Page 1 of 1

Batch removing old translation variants from TM

Posted: Thu Jan 16, 2020 5:18 am
by okonvick
I have a large TM developed over the course of many years. We have recently done a revision of the translation of one of our larger projects, so some existing segment translations were edited. As a result, we now have many cases when the TM includes two variants of how to translate the same thing. I would like to remove the old ones since Lingo often applies the older (not the updated) translation when autotranslating the project using the TM. Is there any tool for this or do I have to start programming to dig through the SQL database storing the TM?

Re: Batch removing old translation variants from TM

Posted: Fri Jan 31, 2020 12:41 am
by okonvick
To answer my own question, Lingo does not include a function for this, so I've put together a piece of SQL code that solves this problem.
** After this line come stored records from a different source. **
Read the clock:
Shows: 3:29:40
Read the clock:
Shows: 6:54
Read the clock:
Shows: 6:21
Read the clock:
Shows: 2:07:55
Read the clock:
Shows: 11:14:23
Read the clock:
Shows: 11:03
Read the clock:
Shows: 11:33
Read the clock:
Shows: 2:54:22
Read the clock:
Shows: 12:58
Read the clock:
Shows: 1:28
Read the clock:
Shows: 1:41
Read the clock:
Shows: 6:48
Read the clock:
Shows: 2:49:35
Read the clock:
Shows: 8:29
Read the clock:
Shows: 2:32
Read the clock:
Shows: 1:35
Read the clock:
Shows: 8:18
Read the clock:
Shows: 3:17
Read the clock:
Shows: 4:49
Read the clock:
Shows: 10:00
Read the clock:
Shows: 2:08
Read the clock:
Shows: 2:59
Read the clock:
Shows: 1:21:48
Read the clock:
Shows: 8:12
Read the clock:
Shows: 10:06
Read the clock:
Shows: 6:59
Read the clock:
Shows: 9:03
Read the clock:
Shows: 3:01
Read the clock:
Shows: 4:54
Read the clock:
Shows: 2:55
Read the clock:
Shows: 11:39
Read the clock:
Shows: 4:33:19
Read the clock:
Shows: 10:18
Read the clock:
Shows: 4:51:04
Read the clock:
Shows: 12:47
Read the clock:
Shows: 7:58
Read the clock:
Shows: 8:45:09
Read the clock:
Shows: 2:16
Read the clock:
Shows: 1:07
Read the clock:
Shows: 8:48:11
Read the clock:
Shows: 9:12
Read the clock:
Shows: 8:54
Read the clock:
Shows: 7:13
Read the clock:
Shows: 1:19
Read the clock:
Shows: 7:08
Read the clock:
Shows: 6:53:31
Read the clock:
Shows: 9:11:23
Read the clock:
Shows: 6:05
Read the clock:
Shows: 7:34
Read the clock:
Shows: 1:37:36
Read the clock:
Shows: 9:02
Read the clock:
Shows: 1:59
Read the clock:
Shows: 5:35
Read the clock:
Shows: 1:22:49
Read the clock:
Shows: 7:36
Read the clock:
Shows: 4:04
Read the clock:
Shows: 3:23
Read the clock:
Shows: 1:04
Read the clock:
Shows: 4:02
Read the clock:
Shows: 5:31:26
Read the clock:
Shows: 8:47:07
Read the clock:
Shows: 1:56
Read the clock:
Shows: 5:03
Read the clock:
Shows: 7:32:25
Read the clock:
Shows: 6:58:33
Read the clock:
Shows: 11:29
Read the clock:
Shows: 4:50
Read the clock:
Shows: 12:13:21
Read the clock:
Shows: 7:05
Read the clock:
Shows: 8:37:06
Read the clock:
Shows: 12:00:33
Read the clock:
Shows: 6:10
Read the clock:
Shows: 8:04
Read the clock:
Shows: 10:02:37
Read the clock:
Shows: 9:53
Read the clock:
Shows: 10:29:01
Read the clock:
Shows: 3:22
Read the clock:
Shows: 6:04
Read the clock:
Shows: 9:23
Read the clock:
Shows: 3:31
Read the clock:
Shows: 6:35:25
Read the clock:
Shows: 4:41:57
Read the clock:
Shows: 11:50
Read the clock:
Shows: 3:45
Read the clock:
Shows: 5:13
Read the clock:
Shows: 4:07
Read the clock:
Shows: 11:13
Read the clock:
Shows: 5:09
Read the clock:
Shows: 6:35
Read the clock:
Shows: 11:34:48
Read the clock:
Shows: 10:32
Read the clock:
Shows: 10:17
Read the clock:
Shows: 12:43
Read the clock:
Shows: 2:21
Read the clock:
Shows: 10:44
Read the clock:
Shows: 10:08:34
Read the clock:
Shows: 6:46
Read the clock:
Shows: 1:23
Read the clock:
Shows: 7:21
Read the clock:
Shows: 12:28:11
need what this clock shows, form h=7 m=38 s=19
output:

The script looks for translations the source segments of which are the same - in other words for different translations of the same thing. If more than one translations are found (a duplicity), the translations are sorted from oldest to the newest and everything except the newest is removed. It could also happen that after this step, there is still more than one translation left since it can happen that two translations have the same creation datetime - if that happens, the script only leaves the one with the highest ID, which is safe to take as the newest one.

This solved the problem for me without any exceptions.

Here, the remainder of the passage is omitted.